Qin Rui, Mahal Lara K, Bojar Daniel
Department of Chemistry, University of Alberta, Edmonton, AB T6G 2G2, Canada.
Department of Chemistry and Molecular Biology, University of Gothenburg, 405 30 Gothenburg, Sweden.
iScience. 2022 Sep 19;25(10):105163. doi: 10.1016/j.isci.2022.105163. eCollection 2022 Oct 21.
Glycosylation is ubiquitous and often dysregulated in disease. However, the regulation and functional significance of various types of glycosylation at cellular levels is hard to unravel experimentally. Multi-omics, single-cell measurements such as SUGAR-seq, which quantifies transcriptomes and cell surface glycans, facilitate addressing this issue. Using SUGAR-seq data, we pioneered a deep learning model to predict the glycan phenotypes of cells (mouse T lymphocytes) from transcripts, with the example of predicting β1,6GlcNAc-branching across T cell subtypes (test set F1 score: 0.9351). Model interpretation via SHAP (SHapley Additive exPlanations) identified highly predictive genes, in part known to impact (i) branched glycan levels and (ii) the biology of branched glycans. These genes included physiologically relevant low-abundance genes that were not captured by conventional differential expression analysis. Our work shows that interpretable deep learning models are promising for uncovering novel functions and regulatory mechanisms of glycans from integrated transcriptomic and glycomic datasets.
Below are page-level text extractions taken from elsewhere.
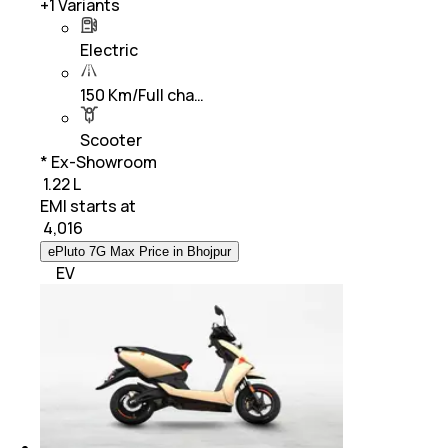
+
1
Variants
Electric
150 Km/Full cha…
Scooter
* Ex-Showroom
₹ 1.22 L
EMI starts at
₹
4,016
ePluto 7G Max Price in Bhojpur
EV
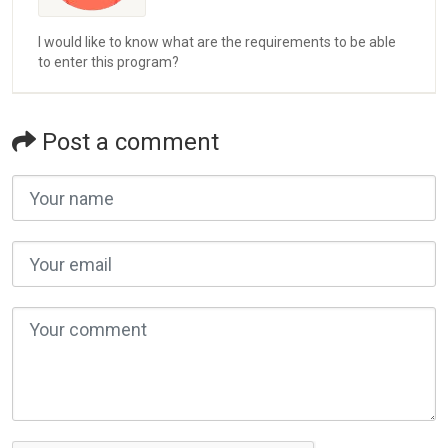
I would like to know what are the requirements to be able
to enter this program?
Post a comment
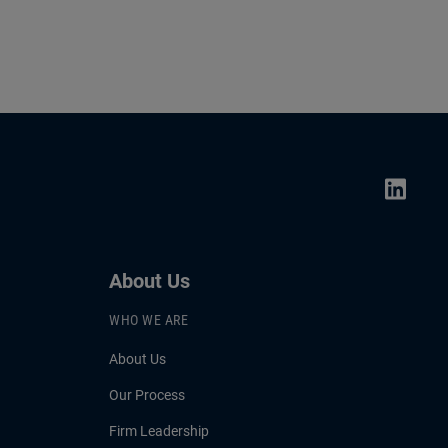
About Us
WHO WE ARE
About Us
Our Process
Firm Leadership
糖基化普遍存在,且在疾病中常常失调。然而,在细胞水平上,各种类型糖基化的调控及其功能意义很难通过实验来阐明。多组学、单细胞测量方法,如SUGAR-seq(可对转录组和细胞表面聚糖进行定量),有助于解决这一问题。利用SUGAR-seq数据,我们率先开发了一种深度学习模型,以从转录本预测细胞(小鼠T淋巴细胞)的聚糖表型,例如预测跨T细胞亚型的β1,6GlcNAc分支(测试集F1分数:0.9351)。通过SHAP(Shapley加性解释)进行的模型解释确定了具有高度预测性的基因,其中部分基因已知会影响(i)分支聚糖水平和(ii)分支聚糖的生物学特性。这些基因包括传统差异表达分析未捕获的生理相关低丰度基因。我们的工作表明,可解释的深度学习模型有望从整合的转录组和糖组数据集中揭示聚糖的新功能和调控机制。